Verbum et Ecclesia
versión On-line ISSN 2074-7705
versión impresa ISSN 1609-9982
DE VILLIERS, Gerda. Ruth 4:18-22: A window to Israel's past. Verbum Eccles. (Online) [online]. 2013, vol.34, n.2, pp.1-8. ISSN 2074-7705.
The genealogy at the end of the Book of Ruth starts with Perez and ends with David, thereby covering Israel's history since the time of the sojourn in Egypt to the Davidic monarchy. This article focuses on Ruth 4:18-22 and what its genealogy may reveal. After a brief review of different types of genealogies in the Hebrew Bible, the problematic dating of the Book of Ruth becomes secondary; however, a particular perspective will determine the rest of the interpretation of the genealogy.
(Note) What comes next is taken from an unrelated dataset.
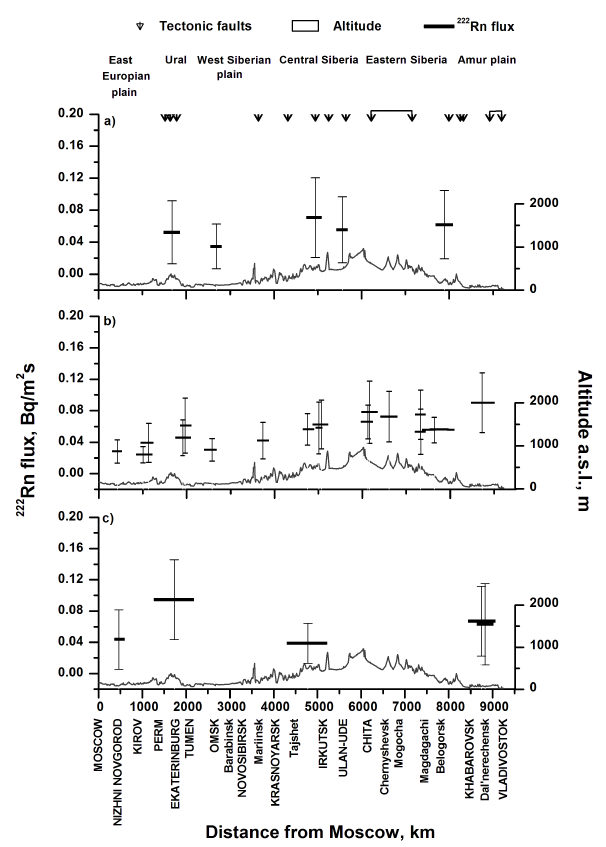
Fig. 6. 222 Rn soil fluxes over Russia calculated from the spring (a) , summer (b) and autumn (c) expeditions. The length of each rectan- gle corresponds to the route part (in km) for which 222 Rn flux was estimated. The joined arrows indicate the strong faults crossing the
My point of view in this article is that the Book of Ruth dates back to the period of the Second Temple. I examine the following issues: the connection between Ruth 4:18-22 and 1 Chronicles 2:4-15, as David's genealogy appears only in these two passages of the Hebrew Bible; the connection between the ten-member genealogy in the Book of Ruth and similar ten-member genealogies of Genesis; and whether Ruth 4:18-22 is a later addendum to the text or part of the original. The conclusion to these questions is that the genealogy of the Book of Ruth is similar to those in Genesis, and that it was part of the original book. The median of the genealogy of the Book of Ruth takes place in the desert with Nahshon as the representative of that era. Nahshon's sister happens to be married to Aaron whose priesthood is elevated above the rest of the tribe of Levi, and to whose descendants eternal priesthood is promised. Phinehas, his grandson, appears to be extremely intolerant of mixed marriages - an attitude which is later sustained by his descendant, Ezra, the scribe. The article also touches briefly upon the whole problem of mixed marriages and a sense of identity during the Second Temple period. The conclusion is that the author of the Book of Ruth was written by members of the scholarly circles of this period in opposition to exclusivist circles as to remind the community of the important role that women - especially foreign women - played in the formative history of the nation.